As it turns out, 90% humidity is also too much humidity for my very strong brain to find a good theme for this week’s column. No one wants to read 800 words about oppressive July days — besides, then we’d just get into a competition about whose weather is worse, even though we all  know that mine is.

It’s just too steamy to think. Instead of a coherent and/or moving and/or funny column about this vocation we all share, all my distracted (but strong!) brain can offer are a few disconnected observations.

blue tile floor with bubbles all over it

This is how unfocused I have been: I put dishwashing liquid in the dishwasher. As a friend put it, “You totally Brady Bunched it!” Reader: I totally did.

So many mother runners commented on my “Meaningful Miles” post about Heidi. Her last treatment (should the schedule hold) will be August 14. We’re noodling around with ideas for some kind of virtual group run but nothing has stuck yet. There’s still some time to pull something together, even if we are buying poster board and glitter the night before in true mother runner style.

Because I’m going to run a fast 5K on July 20, Coach put 4 30-second hard-as-you-can intervals on the schedule after my 3-mile easy run. The sidewalk in front of my house one of the few flat sports in the neighborhood, so I took off on the first :30 right after I turned the corner for home. Then I nearly ran headlong into this little guy (or gal).

small deer

He took a step back; I took a step back. I could hear him breathing; I imagine he could do the same for me. I decided to go back to running and hoped he wouldn’t leap into me. Instead, he just watched all four intervals as he stood in one spot and ate my neighbor’s shrubs. The deer are confident in my neck of the woods.

Two ultra-runners are sharing their stories and proving that exposing your vulnerabilities makes you stronger. Katie Arnold, who has a column in the New York Times this week, is familiar to the tribe already. She’s been on the pod. Her Running Home: A Memoir one all BAMRs should read, even if you have no dreams of running very far. Arnold reminds us that she isn’t Superwoman — and that the goal of becoming her isn’t a goal worth pursuing.
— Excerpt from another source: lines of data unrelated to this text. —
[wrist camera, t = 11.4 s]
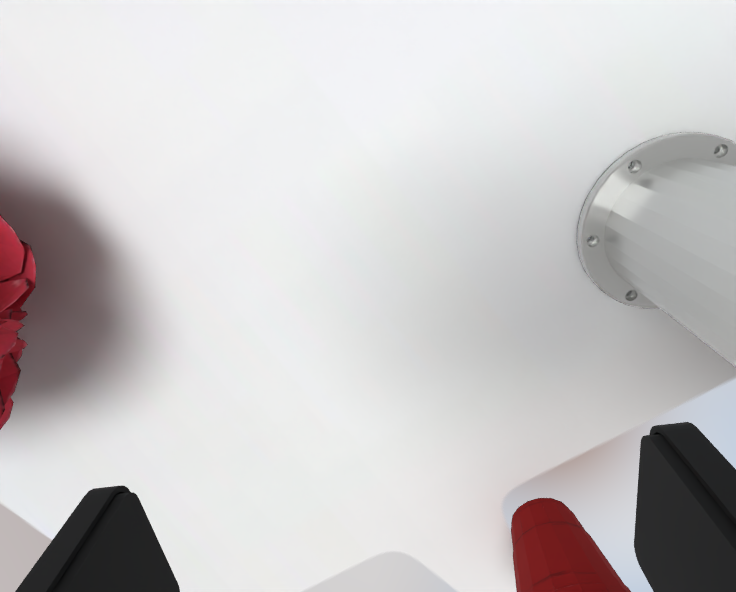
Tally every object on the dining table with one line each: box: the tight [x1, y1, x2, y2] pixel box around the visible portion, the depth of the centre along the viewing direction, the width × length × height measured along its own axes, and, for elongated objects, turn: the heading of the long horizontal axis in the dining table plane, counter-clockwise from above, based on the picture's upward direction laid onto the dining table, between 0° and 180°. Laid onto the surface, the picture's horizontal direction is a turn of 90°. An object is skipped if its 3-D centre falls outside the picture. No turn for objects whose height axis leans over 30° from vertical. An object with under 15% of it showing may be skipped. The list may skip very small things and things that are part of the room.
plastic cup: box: [511, 498, 631, 592], centre depth 41 cm, size 11×11×12 cm
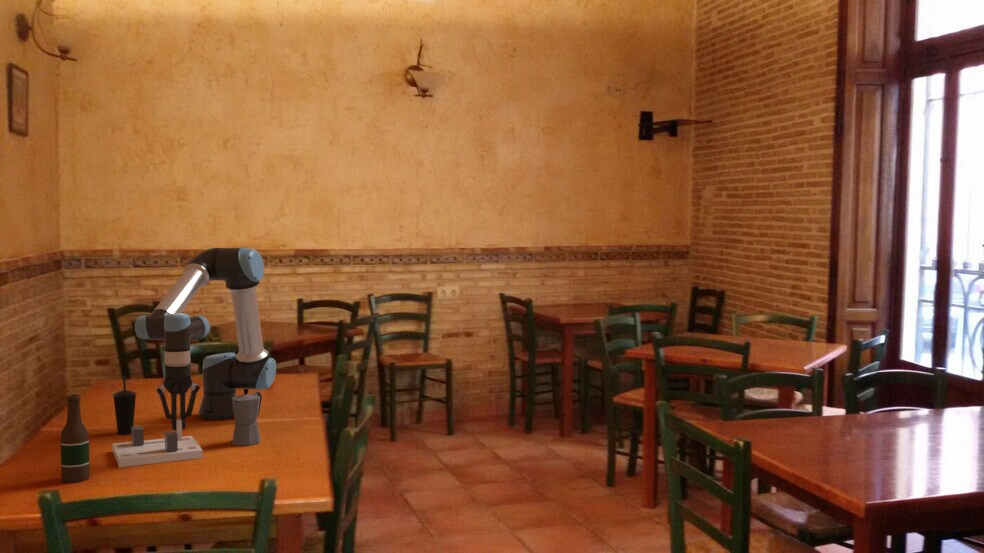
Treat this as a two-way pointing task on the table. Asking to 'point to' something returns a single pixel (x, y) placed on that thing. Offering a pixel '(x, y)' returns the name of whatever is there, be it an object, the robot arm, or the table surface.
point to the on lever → (137, 435)
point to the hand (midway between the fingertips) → (178, 439)
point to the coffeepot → (246, 418)
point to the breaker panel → (155, 452)
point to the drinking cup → (124, 409)
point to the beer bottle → (74, 445)
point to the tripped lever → (171, 441)
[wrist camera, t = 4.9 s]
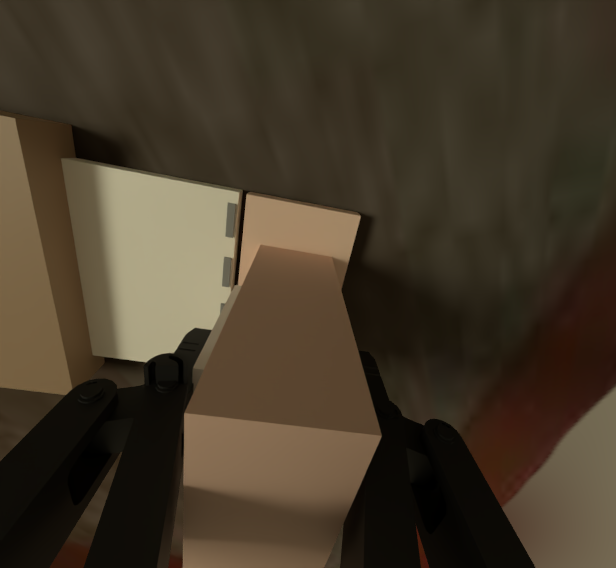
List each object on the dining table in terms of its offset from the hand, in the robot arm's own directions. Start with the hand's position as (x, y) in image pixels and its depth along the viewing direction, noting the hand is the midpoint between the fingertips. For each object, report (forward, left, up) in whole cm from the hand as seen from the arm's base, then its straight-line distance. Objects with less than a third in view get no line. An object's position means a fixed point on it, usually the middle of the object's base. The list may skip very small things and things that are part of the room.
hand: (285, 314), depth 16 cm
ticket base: (-10, 0, -2) cm, 11 cm away
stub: (0, 0, -2) cm, 2 cm away
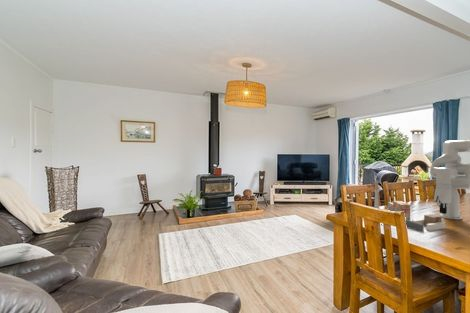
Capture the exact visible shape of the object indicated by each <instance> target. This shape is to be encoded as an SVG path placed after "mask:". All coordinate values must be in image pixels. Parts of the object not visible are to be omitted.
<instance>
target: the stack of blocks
mask: <svg viewBox="0 0 470 313" xmlns="http://www.w3.org/2000/svg"><path fill="white" fill-rule="evenodd" d="M388 210H390V211H404V213H405V217H406V220H409V221H411V204H409V203H407V202H405V201H402V200H392V201H391V202H390V201H387V211H388Z"/></svg>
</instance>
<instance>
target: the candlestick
mask: <svg viewBox="0 0 470 313" xmlns="http://www.w3.org/2000/svg"><path fill="white" fill-rule="evenodd" d="M373 191H374V205H373V209H374V208H378V209H379V210H380V205H379V204H380V203H379V191H380V190H379V180H374V190H373Z"/></svg>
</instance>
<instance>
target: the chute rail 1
mask: <svg viewBox="0 0 470 313" xmlns="http://www.w3.org/2000/svg"><path fill="white" fill-rule="evenodd" d="M411 221H412V222H416V223H419V224H423V225H424V218H419V219H412V220H411ZM424 226H425V225H424Z"/></svg>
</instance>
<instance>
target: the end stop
mask: <svg viewBox="0 0 470 313" xmlns="http://www.w3.org/2000/svg"><path fill="white" fill-rule="evenodd" d="M406 224H407V228H409V229H413V230H417V231H419V232H424V229H425V228H424V226H425V225H423V224H419V223H416V222H412V220H410V221H409V220H406V221H405V225H406Z"/></svg>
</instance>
While Katie feels like a friend, Amelia Boone may not. Boone is best known for kicking serious ass in obstacle racing. She moved into ultras a few years ago and took on the infamous Barkley. On social media, Boone is candid about silly things like her love for Pop Tarts and frustrating things like her continual injuries. This week, she revealed she’d been in treatment for the last few months because of her eating disorder. Her raw and fierce post is a testament to her strength.

giant rooster on a porch

Who doesn’t have a giant rooster in their neighborhood?

A local deli/convenience store put this giant rooster out on its front stoop at some point. I nearly hurt myself laughing when I ran past it. Drivers roaring past must have thought I was being attacked by bees. I can’t be the only Bloggess fan, can I? Knock, Knock.

Book cover.


Part of my summer haze can also be chalked up to working on a round of edits for Somebody’s Gotta Do It, my book (!) that will be out in March. At any given moment, three-quarters of my brain is thinking about chapter titles and commas. The movies make book publishing look so sexy. Sadly, the real process involves sitting along in a room, staring at a screen, and wondering if you ever really knew how the English language works.

On that note, how’s your summer running going? Having a blast? Has it happened so fast?